Input data
- - - -

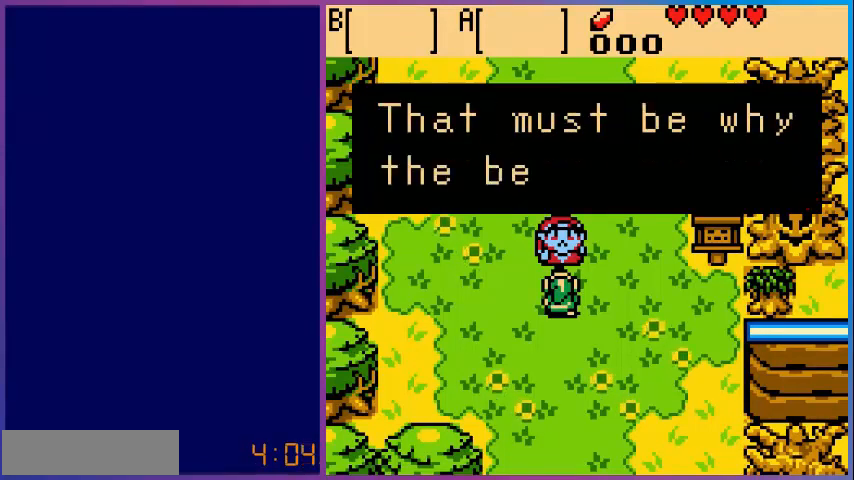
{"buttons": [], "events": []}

- - - -

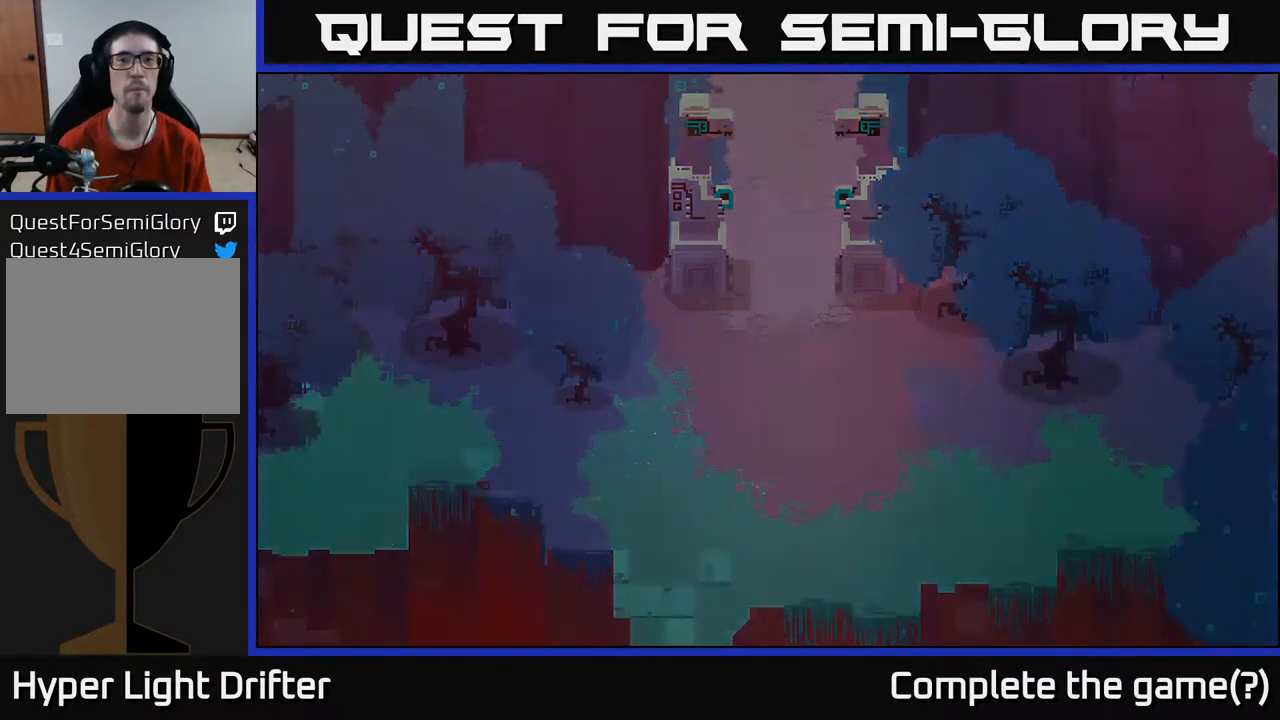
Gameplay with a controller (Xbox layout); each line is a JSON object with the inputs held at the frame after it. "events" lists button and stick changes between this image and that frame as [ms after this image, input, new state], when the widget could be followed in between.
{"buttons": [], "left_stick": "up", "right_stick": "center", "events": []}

- - - -

Please report all lines in the entries where "buttons" appears.

{"buttons": [], "events": []}
{"buttons": [], "left_stick": "up", "right_stick": "center", "events": []}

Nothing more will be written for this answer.